2016-09-09 / Community

Policy requires up-to-date shots

By Hector Gonzalez

Without any discussion on the dais, Simi Valley school board members gave preliminary approval this week to an updated student immunization policy that falls in line with the requirements of the state’s new vaccination law.

Trustees Tuesday unanimously approved the first reading of the new policy, which bars students from enrolling in the Simi Valley Unified School District without presenting proof of immunization or a signed waiver from a physician exempting them from the state law.

“The superintendent of designee shall not unconditionally admit any student to a district elementary or secondary school, preschool, or child care and development program for the first time, nor after July 1, 2016, admit any student to grade 7 unless the student has been fully immunized,” the new policy reads.

Trustees will cast a final vote on the policy next month. The full wording is available on the district’s website by going to the board of education’s agenda for the Sept. 6 meeting.

The state law that took effect in July requires all students entering kindergarten or seventh grade at public or private schools to have the necessary regimen of shots.

The law no longer allows personal-belief exemptions from vaccination. However, students can still opt out for medical reasons as long as parents provide a doctor’s waiver.

State lawmakers moved to eliminate personal-belief exemptions for students after a measles outbreak in early 2015 that infected nearly 100 people in California.

Health officials traced the first measles cases to an infected, unvaccinated 11-year-old child who had visited Disneyland in late December 2014. Within a few weeks, dozens of new measles cases were reported, many of them by people who had visited the Orange County theme park.

By April 2015, public health officials declared the outbreak over, but the health emergency served to spotlight low vaccination levels at some schools  — as low as 50 percent in some cases — officials reported.

In SVUSD, immunization levels among kindergartners and seventh-graders were up overall in 2015-16, compared to the year before. But the percentage declined from 2014-15 at one school, Santa Susana Elementary, according to state public health statistics.

Last school year, 99 percent of seventh-graders in the district’s three middle schools — Hillside, Sinaloa and Valley View — were up-to-date with their immunizations. The figure at the three schools was 98 percent in 2014- 15, according to the California Department of Public Health.

At Monte Vista School, an independent learning academy that opened last year at the former Abraham Lincoln Elementary School campus on Fourth Street, 90 percent of seventh-graders were up-to-date on their shots in 2015-16.

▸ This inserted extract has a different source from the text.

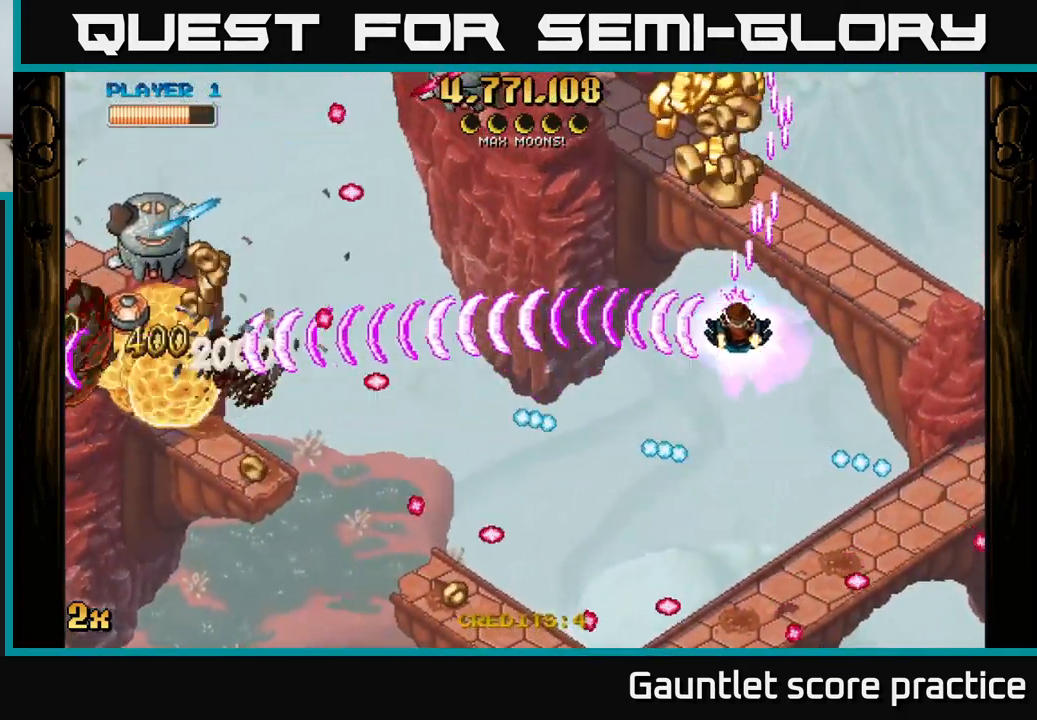
{"buttons": ["A"], "left_stick": "down-left", "events": [[150, "left_stick", "up-left"], [317, "left_stick", "up-right"], [450, "left_stick", "down-left"]]}
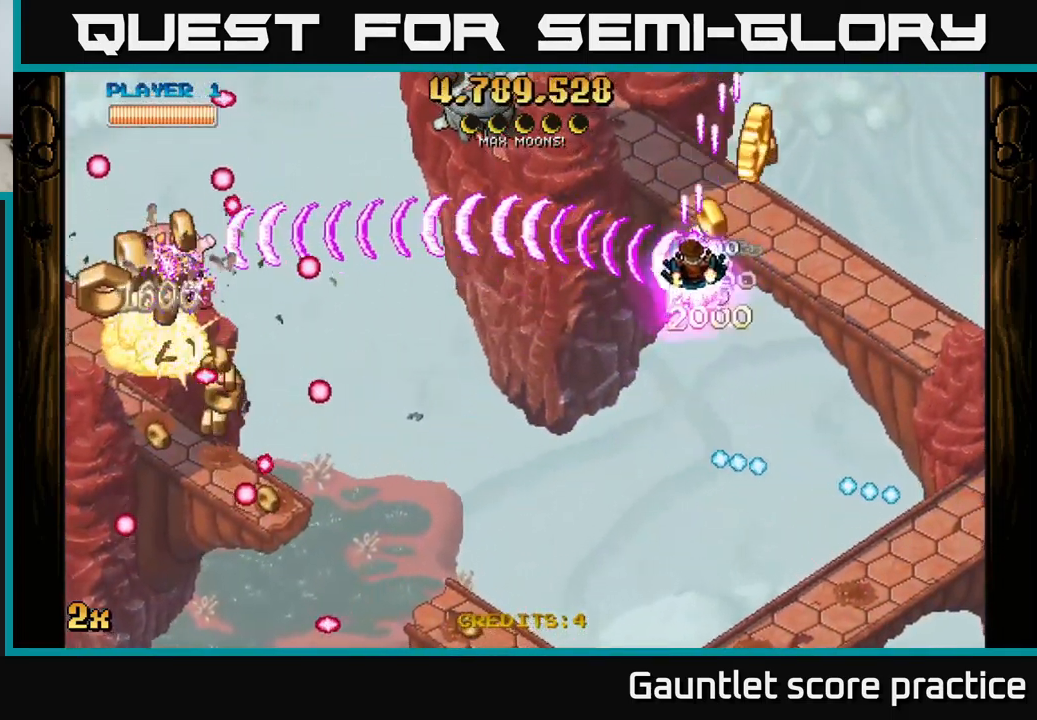
{"buttons": ["A"], "left_stick": "down-left", "events": [[200, "left_stick", "down-right"], [284, "left_stick", "right"], [450, "left_stick", "left"], [500, "left_stick", "down-left"]]}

Among kindergartners, the number of immunized students in 2015-16 ranged from 61 percent of students at Santa Susana to 100 percent at Arroyo, Park View and Crestview elementary schools. In 2014-15, 88 percent of Santa Susana’s kindergarteners were up-to-date on shots.

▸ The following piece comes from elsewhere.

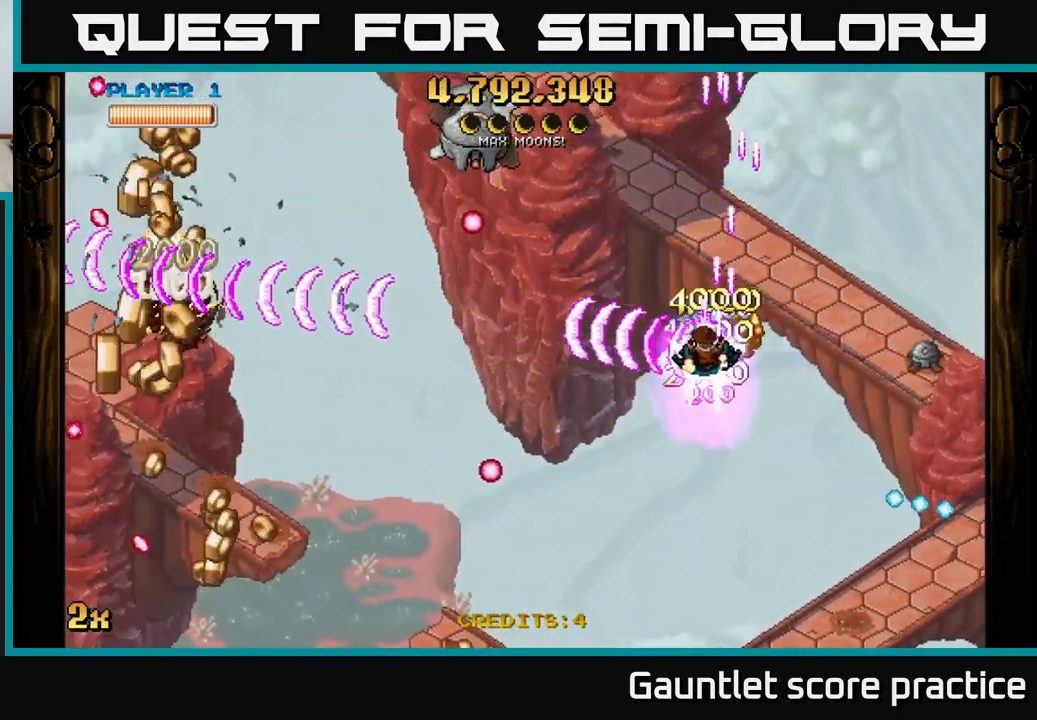
{"buttons": ["A"], "left_stick": "down-left", "events": [[184, "X", "down"], [184, "left_stick", "up-left"], [317, "X", "up"], [417, "left_stick", "down-left"]]}
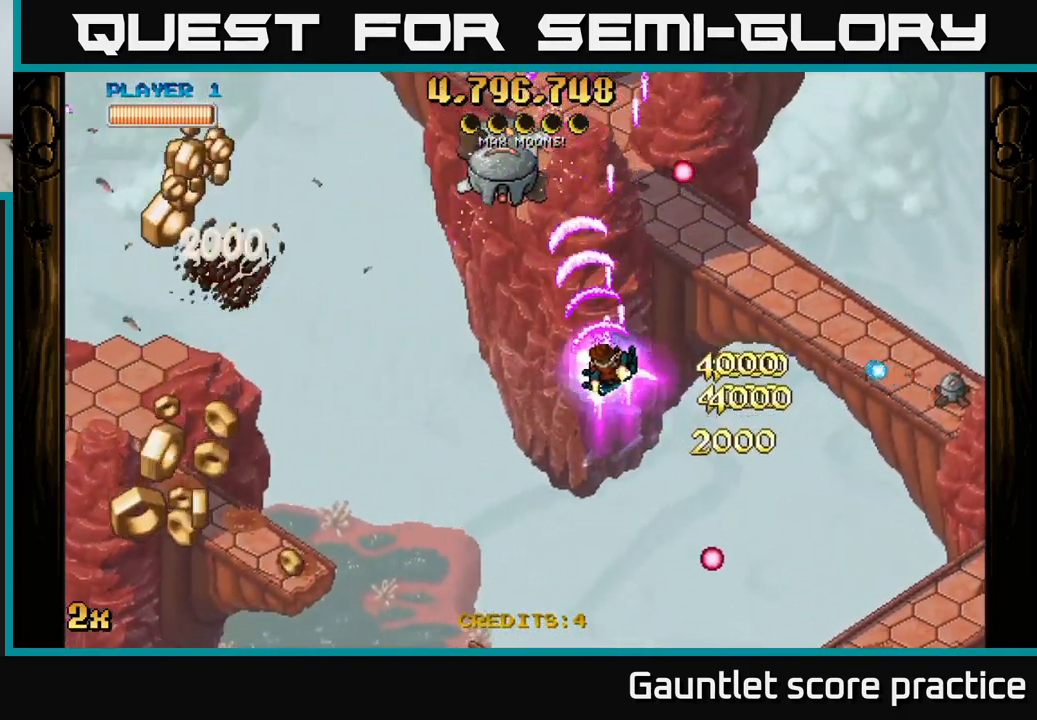
{"buttons": ["A"], "left_stick": "down-left", "events": []}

Most SVUSD elementary schools reported between 95 and 98 percent of kindergartners were fully vaccinated in 2015-16.

By comparison, in 2014-15 most elementary schools reported between 88 and 95 percent of kindergarten students were immunized.

Two elementary schools, Atherwood and Vista, reported 100 percent of kindergartners immunized that year.

Under the school board’s policy update, SVUSD administrators will work to boost vaccination levels throughout the district.

“To protect the health of all students and staff and to curtail the spread of infectious diseases, the governing board desires to cooperate wit h state and local health agencies to encourage immunization of all district students against preventable diseases,” the updated policy states.